Tuesday, September 15, 2015

The Goddess as Roommate

When Togo first found out that Lars was a musician, he immediately wanted him in his band, thinking that he’d skim off some of the girlies for whom Lars just couldn’t find time. Lars was absurdly good-looking in those days — good-looking enough, in fact, to obscure his having no clue about self-presentation, and an apparent aversion to stylishness. Women didn’t seem even to notice his appalling wardrobe choices, though. The two friends would go together to, for instance, a dance club in the Marina, and Lars would have the most striking blonde on the premises on his arm almost before he’d gotten his ID put away after showing it to the gatekeeper. Togo was reasonably cute himself in that era, and of course stylish to the limited expense his income permitted, and on a couple of occasions women amazed him by seeming to prefer him to Lars.

Years went by, and then decades. The two friends were separated by — stand back! — irreconcilable differences, the width of a continent, and the Atlantic Ocean.  Togo continued his pattern of serial monogamy for stretches lasting up to a decade, Lars his own of Not Committing. The friendship got revived. Decades before, when Togo’s second extended flirtation with monogamy had ended, Lars had kindly invited him to collect his thoughts in the house he was housesitting at the time. They’d gotten along well, and decided, nearly a decade and a half into the second century of their friendship, to share an apartment.

Lars had let himself go, had become rotund, had become a lumberer, a jovial fat uncle who went religiously to the gym every week whether he need to or not. His taste hadn’t improved. Indeed, it seemed to have gotten worse over the years. He seemed terribly out of tune. When he and Togo invited a pair of young sisters from the adjacent apartment over one evening for a glass of wine, he regaled them with quips about, rock musicians from decades past of whom they’d clearly never heard. As they smiled obligingly, Togo hoped no one noticed him wincing.

The friendship ran aground again, and Togo resolved to move far away. One evening, Lars invited over a prospective replacement roommate. She was breathtaking, with luminous long blond hair, a magazine cover face, a lovely figure, and style to burn. Togo was reminded of the Swedish movie star Britt Ekland.

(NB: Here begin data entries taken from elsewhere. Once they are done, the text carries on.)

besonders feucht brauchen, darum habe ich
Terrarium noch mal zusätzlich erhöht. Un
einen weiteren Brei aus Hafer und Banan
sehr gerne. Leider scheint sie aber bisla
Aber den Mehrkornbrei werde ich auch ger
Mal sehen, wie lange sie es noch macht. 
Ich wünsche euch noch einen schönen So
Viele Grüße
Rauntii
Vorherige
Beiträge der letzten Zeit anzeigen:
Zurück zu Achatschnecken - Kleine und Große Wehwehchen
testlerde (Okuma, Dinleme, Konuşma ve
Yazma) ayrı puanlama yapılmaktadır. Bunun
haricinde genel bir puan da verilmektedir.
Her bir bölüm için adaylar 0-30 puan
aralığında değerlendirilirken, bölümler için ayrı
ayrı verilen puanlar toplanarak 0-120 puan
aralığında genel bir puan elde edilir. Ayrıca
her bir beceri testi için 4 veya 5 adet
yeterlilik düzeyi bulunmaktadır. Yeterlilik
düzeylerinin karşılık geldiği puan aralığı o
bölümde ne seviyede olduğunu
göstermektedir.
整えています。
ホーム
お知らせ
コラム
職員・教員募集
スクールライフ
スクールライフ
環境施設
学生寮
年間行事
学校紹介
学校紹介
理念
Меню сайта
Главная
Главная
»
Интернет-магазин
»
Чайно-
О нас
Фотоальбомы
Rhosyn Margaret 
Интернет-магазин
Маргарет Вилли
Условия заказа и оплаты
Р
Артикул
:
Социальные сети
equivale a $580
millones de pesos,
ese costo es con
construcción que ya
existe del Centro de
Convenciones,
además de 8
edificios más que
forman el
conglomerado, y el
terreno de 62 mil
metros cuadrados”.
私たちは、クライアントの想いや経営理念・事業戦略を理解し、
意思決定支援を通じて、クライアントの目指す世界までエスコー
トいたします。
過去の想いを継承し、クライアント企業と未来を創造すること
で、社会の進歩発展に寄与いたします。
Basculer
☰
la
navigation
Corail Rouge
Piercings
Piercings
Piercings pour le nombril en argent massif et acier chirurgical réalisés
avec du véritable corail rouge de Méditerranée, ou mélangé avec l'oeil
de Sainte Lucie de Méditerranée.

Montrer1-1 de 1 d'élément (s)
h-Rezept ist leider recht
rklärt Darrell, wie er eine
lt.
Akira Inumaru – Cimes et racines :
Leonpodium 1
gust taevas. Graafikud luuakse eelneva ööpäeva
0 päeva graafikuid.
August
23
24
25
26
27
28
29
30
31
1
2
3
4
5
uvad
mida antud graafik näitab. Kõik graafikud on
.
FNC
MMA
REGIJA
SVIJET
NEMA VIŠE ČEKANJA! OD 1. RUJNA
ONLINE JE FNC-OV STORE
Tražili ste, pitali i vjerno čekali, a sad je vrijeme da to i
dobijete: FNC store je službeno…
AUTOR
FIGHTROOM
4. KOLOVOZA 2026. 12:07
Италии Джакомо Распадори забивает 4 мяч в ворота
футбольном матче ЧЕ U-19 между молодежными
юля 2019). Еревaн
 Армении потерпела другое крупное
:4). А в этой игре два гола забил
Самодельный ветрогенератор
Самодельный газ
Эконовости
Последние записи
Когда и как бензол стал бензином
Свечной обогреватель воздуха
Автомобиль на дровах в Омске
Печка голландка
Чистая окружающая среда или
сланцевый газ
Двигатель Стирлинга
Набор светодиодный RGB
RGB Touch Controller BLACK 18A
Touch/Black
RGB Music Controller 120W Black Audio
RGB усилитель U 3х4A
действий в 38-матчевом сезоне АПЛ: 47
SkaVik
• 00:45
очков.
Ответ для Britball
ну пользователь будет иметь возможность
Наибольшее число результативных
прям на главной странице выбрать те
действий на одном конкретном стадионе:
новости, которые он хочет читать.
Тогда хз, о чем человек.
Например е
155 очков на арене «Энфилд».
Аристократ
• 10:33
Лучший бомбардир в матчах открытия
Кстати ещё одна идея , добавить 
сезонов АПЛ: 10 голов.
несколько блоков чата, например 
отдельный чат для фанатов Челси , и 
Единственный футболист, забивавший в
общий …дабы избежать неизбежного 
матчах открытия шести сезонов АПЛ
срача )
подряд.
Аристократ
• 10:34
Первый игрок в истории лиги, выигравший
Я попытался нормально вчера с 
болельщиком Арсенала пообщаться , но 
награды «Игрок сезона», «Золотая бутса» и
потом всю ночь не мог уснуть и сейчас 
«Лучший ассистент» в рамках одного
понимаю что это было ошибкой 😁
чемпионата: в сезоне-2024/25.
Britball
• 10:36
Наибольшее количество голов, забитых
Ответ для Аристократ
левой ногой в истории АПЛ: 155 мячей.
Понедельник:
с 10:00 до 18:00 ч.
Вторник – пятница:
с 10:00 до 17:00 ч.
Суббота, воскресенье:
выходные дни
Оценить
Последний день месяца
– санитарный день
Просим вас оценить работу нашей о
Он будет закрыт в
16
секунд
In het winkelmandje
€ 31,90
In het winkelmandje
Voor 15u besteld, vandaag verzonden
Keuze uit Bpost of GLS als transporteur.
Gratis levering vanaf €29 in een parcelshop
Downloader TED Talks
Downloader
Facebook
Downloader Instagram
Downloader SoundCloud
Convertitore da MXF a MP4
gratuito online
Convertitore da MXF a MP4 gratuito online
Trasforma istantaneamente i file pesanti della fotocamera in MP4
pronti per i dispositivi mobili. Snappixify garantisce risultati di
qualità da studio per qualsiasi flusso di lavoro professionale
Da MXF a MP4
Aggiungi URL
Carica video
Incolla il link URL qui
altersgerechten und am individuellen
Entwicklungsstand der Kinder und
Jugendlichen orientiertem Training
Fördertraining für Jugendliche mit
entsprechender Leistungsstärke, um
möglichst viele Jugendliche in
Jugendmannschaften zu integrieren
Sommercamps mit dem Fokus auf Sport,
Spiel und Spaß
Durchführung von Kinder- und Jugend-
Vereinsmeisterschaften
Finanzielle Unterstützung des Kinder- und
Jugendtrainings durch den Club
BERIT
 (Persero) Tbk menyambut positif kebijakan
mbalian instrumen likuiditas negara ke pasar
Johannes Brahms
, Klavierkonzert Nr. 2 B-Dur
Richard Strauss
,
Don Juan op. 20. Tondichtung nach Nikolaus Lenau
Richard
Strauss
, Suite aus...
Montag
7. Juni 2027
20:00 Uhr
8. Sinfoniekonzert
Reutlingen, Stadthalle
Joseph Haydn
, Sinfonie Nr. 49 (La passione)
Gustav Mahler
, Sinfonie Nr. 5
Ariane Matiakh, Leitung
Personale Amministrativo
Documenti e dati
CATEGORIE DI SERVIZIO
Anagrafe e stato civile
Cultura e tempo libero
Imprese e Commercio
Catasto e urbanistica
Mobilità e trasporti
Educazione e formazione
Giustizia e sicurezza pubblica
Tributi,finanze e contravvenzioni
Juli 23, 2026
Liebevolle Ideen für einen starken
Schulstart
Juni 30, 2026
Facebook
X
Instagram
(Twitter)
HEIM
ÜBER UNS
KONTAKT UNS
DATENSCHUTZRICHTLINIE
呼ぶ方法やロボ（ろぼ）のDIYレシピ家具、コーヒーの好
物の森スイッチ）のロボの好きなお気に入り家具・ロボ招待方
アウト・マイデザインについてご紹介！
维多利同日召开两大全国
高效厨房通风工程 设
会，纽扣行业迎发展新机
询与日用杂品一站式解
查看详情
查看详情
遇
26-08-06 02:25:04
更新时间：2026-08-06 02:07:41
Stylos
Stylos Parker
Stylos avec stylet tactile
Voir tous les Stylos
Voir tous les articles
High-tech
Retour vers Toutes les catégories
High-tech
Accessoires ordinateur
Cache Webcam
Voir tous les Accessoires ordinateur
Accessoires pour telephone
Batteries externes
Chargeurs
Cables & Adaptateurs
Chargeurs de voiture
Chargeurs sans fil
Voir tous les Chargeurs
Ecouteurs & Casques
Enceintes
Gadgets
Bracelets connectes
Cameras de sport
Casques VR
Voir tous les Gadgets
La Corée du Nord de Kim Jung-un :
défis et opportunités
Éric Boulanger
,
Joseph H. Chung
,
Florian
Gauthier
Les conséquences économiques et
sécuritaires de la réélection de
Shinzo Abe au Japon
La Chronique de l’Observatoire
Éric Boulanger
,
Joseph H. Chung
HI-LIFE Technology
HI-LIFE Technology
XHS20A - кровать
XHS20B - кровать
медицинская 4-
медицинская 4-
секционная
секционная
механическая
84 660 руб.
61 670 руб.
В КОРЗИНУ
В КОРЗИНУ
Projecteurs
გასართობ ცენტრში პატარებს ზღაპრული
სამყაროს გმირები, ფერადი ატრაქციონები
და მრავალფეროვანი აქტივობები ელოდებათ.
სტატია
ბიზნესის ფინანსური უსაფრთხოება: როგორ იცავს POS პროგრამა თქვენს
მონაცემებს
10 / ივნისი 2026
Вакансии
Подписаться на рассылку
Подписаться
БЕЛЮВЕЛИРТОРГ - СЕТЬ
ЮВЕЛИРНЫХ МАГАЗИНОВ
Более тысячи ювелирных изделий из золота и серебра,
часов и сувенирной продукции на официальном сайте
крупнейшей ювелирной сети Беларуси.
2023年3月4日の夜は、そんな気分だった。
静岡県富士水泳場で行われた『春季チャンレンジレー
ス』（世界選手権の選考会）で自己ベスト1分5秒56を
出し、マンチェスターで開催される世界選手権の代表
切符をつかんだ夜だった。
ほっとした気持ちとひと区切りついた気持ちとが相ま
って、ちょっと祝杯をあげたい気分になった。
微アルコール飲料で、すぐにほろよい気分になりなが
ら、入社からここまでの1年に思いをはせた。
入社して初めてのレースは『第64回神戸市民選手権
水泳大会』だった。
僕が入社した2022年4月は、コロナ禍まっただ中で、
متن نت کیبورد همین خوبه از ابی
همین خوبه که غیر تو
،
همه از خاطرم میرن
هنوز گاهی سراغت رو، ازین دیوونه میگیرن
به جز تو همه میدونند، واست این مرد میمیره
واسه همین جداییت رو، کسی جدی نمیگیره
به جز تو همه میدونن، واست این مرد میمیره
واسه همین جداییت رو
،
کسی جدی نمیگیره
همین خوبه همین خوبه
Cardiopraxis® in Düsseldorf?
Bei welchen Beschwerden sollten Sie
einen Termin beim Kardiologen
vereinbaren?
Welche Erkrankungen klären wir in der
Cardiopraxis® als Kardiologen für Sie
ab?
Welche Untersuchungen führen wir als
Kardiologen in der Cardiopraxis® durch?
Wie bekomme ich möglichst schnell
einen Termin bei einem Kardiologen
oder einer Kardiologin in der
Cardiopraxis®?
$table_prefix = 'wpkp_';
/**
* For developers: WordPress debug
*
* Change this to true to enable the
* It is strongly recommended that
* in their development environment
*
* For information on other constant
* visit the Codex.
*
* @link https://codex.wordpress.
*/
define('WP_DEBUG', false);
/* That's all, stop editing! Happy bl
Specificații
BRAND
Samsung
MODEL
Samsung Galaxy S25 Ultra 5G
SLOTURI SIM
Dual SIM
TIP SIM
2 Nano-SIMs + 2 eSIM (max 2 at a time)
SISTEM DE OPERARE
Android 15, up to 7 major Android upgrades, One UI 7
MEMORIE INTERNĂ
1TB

Lars showed her around. If she was dismayed by the ugliness of the living room, in which Lars’s large collection of wooden tables was juxtaposed, jarringly, with black hi-tech elecronic equipment and graphics personally selected by Lars, whose visual taste has never extended beyond women, she didn’t let on. As Togo made himself scarce in the kitchen, the two prospective future roommates stood and chatted, and the most remarkable thing happened. Around 20 years fell off Lars. His blue eyes twinkled as in decades past. His hair looked somehow less gray. He was handsome again, and slender, at least in his former friend’s eyes, no lumberer, cordial, but not avuncularly so. But then Britt, as we’ll call her, was gone, and with her, Lars’s restored beauty.